● **EXTRACT TO READ**
________________________
Reviewed by Glenn Erickson

The Kite Runner breaks with the notion that American audiences require home-grown identification figures, even for stories set in unfamiliar cultures. Based on a celebrated novel by Afghan expatriate Khaled Hossein, the fascinating film plunges us into completely new territor, for an exciting and emotional story about an under-represented corner of the world.

Although nominated for only one Oscar, The Kite Runner is one of the best and most interesting films of 2007. Dreamworks' DVD contains a pair of featurettes that stress the unusual nature of the filming -- in Western China, with an international cast. Director Marc Forster (The Monster's Ball, Finding Neverland) has signed on to helm the next James Bond opus, Quantum of Solace.
________________________
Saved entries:
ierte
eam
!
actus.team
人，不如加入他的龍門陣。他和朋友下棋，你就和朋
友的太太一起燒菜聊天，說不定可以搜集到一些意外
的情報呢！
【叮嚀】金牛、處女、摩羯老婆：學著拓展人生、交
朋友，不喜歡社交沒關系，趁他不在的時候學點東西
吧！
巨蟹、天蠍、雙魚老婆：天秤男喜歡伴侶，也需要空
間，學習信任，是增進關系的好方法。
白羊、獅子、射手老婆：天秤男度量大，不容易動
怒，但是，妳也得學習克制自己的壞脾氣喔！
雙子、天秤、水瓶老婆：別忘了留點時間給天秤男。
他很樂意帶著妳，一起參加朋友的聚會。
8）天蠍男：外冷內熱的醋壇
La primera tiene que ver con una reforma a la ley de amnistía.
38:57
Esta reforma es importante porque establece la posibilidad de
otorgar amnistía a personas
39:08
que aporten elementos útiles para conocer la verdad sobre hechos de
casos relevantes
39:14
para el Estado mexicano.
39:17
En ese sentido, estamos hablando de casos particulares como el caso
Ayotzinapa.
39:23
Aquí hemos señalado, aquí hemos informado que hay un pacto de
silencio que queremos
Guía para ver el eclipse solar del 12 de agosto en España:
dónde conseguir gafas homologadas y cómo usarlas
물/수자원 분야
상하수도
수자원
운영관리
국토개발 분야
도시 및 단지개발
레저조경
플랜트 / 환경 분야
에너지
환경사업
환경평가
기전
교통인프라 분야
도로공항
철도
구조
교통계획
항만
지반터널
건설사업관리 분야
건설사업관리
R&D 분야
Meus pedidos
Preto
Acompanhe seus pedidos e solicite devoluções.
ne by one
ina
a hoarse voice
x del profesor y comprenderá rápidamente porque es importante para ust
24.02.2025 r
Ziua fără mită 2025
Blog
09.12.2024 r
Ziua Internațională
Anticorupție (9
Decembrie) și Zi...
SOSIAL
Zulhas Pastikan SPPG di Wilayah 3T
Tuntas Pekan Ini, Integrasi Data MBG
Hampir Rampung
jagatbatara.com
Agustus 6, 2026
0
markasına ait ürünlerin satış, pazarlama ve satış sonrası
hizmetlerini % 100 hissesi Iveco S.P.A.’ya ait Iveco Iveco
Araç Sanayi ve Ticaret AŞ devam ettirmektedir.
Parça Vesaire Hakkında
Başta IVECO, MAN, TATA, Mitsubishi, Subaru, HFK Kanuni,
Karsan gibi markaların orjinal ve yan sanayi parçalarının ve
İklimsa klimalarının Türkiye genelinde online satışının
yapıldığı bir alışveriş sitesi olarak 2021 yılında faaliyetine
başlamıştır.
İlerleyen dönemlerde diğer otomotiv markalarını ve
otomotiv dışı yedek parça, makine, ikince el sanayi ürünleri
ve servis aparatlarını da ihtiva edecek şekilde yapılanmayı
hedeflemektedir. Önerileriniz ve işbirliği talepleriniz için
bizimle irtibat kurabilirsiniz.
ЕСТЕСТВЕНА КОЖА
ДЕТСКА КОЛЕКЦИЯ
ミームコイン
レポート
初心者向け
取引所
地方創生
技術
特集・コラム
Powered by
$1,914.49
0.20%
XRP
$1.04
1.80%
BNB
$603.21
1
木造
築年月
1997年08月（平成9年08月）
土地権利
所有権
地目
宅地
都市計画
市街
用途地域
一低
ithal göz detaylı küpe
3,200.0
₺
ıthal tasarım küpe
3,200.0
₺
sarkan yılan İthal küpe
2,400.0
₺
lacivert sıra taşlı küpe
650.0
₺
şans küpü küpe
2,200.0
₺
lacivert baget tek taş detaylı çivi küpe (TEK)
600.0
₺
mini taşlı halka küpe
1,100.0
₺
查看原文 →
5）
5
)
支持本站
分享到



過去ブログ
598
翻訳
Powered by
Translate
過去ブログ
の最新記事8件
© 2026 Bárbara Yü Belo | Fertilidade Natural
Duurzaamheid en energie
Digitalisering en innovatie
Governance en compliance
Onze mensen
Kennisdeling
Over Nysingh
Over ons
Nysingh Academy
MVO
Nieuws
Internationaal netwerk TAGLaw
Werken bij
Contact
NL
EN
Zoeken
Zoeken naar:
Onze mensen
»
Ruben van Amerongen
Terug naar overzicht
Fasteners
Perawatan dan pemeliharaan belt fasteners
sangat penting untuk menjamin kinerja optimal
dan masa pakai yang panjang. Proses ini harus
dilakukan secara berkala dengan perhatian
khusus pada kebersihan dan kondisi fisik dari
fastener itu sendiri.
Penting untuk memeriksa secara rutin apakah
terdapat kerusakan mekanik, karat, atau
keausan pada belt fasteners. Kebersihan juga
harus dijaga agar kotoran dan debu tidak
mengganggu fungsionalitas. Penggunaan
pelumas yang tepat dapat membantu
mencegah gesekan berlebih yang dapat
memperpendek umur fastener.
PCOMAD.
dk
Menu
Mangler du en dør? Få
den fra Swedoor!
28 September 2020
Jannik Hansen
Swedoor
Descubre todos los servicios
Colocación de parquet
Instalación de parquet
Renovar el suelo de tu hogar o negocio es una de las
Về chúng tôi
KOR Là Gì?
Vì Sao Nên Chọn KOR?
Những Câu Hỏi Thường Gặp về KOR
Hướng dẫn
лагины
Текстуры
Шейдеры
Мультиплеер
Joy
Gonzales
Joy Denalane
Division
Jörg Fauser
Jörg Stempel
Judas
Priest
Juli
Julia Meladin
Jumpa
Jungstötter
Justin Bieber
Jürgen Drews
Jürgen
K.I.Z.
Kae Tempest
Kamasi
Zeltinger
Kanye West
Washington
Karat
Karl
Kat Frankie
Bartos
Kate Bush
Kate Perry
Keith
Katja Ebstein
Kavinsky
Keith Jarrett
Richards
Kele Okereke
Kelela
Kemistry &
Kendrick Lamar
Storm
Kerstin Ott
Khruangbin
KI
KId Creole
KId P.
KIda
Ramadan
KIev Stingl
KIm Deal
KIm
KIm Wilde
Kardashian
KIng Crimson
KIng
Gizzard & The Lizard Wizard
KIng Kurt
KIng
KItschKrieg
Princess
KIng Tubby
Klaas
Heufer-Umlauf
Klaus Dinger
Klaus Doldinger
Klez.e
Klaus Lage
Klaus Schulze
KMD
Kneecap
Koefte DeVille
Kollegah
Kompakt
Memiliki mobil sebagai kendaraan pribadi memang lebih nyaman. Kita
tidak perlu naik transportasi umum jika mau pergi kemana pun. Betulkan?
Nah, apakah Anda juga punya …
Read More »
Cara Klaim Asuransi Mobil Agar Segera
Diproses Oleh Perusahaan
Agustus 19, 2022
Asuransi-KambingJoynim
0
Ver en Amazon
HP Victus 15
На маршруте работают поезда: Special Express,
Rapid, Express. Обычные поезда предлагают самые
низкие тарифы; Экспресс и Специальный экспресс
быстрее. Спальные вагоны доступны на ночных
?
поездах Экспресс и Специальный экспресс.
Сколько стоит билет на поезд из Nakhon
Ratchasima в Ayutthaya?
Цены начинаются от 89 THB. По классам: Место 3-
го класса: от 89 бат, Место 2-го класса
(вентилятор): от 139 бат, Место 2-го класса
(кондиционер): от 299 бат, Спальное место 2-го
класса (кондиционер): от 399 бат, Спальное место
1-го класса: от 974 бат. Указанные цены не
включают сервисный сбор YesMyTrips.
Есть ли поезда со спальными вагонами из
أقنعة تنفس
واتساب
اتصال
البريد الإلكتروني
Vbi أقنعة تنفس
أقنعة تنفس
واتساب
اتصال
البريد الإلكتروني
________________________
● **WHAT YOU NEED TO DO**
From the film review of The Kite Runner above, set down word for word the passage starting at "The Kite Runner breaks" and ending at "Quantum of Solace.".

● **OUTPUT FOR THIS TASK**
The Kite Runner breaks with the notion that American audiences require home-grown identification figures, even for stories set in unfamiliar cultures. Based on a celebrated novel by Afghan expatriate Khaled Hossein, the fascinating film plunges us into completely new territor, for an exciting and emotional story about an under-represented corner of the world.

Although nominated for only one Oscar, The Kite Runner is one of the best and most interesting films of 2007. Dreamworks' DVD contains a pair of featurettes that stress the unusual nature of the filming -- in Western China, with an international cast. Director Marc Forster (The Monster's Ball, Finding Neverland) has signed on to helm the next James Bond opus, Quantum of Solace.